Years ago, we considered communism as radical, if not necessarily terrorist.  Yet we talked with the Russians and the Chinese, and despite their far greater power to destroy us than the current threat, we were able to keep the world in one piece.

It doesn’t hurt, other than from the standpoint of national pride, of which we have more than enough, to try to talk to our enemies, recognizing, however, that they may not want to talk to us.  One of the essential reasons that our enemies are our enemies is that they believe that their cause is right, and Bush is correct in noting that it’s really unlikely that “some ingenious argument will persuade them that they have been wrong all along.”

On the other hand, if Bush is looking to lecture someone about the futility of negotiating with terrorists, he needed only to look around him in the Knesset, or in a mirror.

For decades, Israel has been engaged in one ‘peace process’ or another in which it concedes something of value  to its enemies (who are sworn to Israel’s destruction) in exchange for peace, but the peace never materializes.  (Can someone explain to me how this differs from appeasement?)

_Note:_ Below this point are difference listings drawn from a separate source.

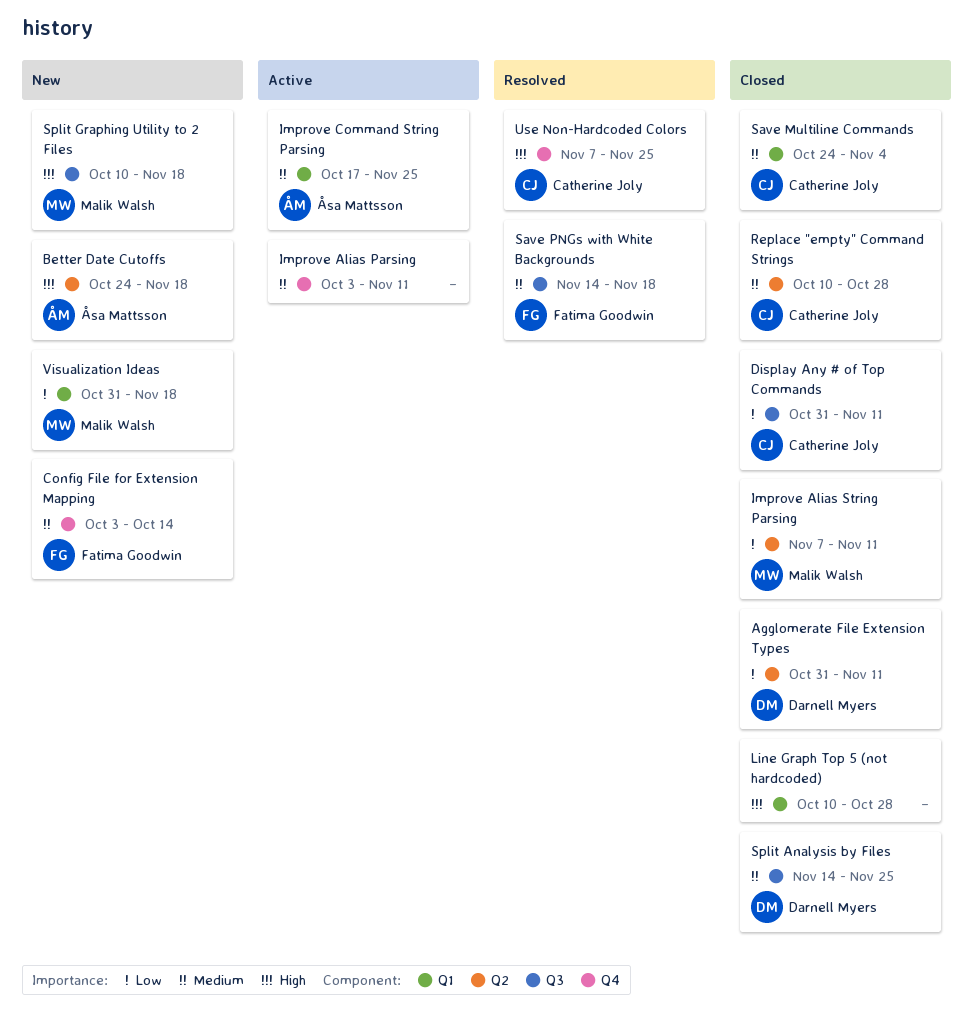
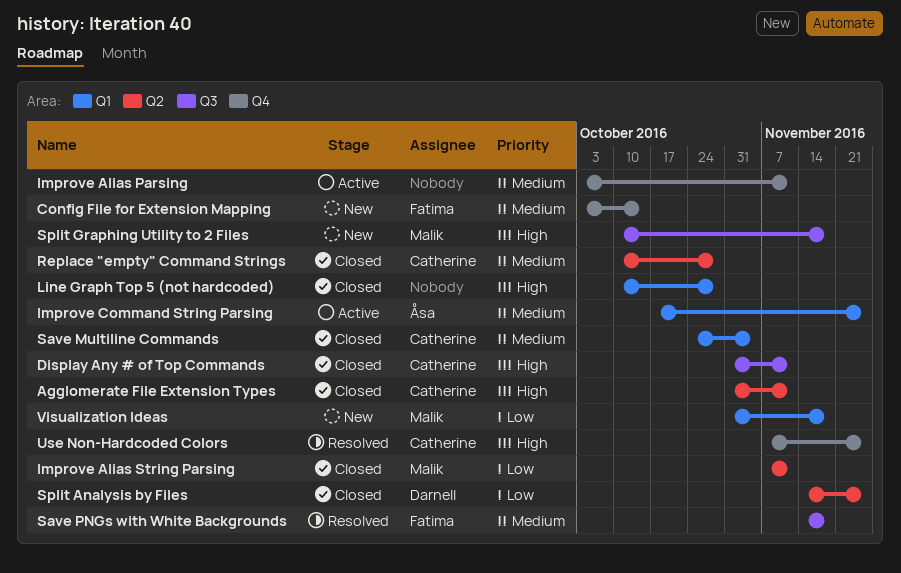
Agglomerate File Extension Types, owner: Darnell Myers -> Catherine Joly
Agglomerate File Extension Types, priority: Low -> High
Better Date Cutoffs: present -> none
Display Any # of Top Commands, priority: Low -> High
Split Analysis by Files, priority: Medium -> Low
Split Analysis by Files, label: Q3 -> Q2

The Palestinians, with at least the tacit consent of their government, launch rockets into Israel, and Israel, for its part, keeps a stiff upper lip about the destruction they cause.  On the other hand, if Israel exercises its right of retaliation, they are quickly brought to heel by world opinion for having created a ‘humanitarian crisis.’

For his part, after his trip to Israel, Our Fearless Leader went to Riyadh, where he tried to persuade the Saudis  to open the spigots and produce more oil.  The Saudis said no.  Bush made a similar trip earlier this year, complaining about how the high price of oil was affecting the American economy, with the same result.

On the one hand, the Saudis probably see themselves as businessmen, facing one of the basic problems of any business: establishing the most satisfactory price for their product.  But then why are we trying to bend over backwards to be their friends?  (Oh, that’s right: we do that anyway: at all levels of government, we’re more than happy to help big businesses because they will purportedly help the economy.)

On the other hand, the Saudi government does things to its people that would result in armed revolution if anyone tried them here.  And Saudi Arabia is the homeland of most of the 11 September hijackers.

So are they really our friends?

I don’t know, but I guess we have to keep up the illusion that they are, because otherwise they won’t sell us oil, and then we’ll all starve.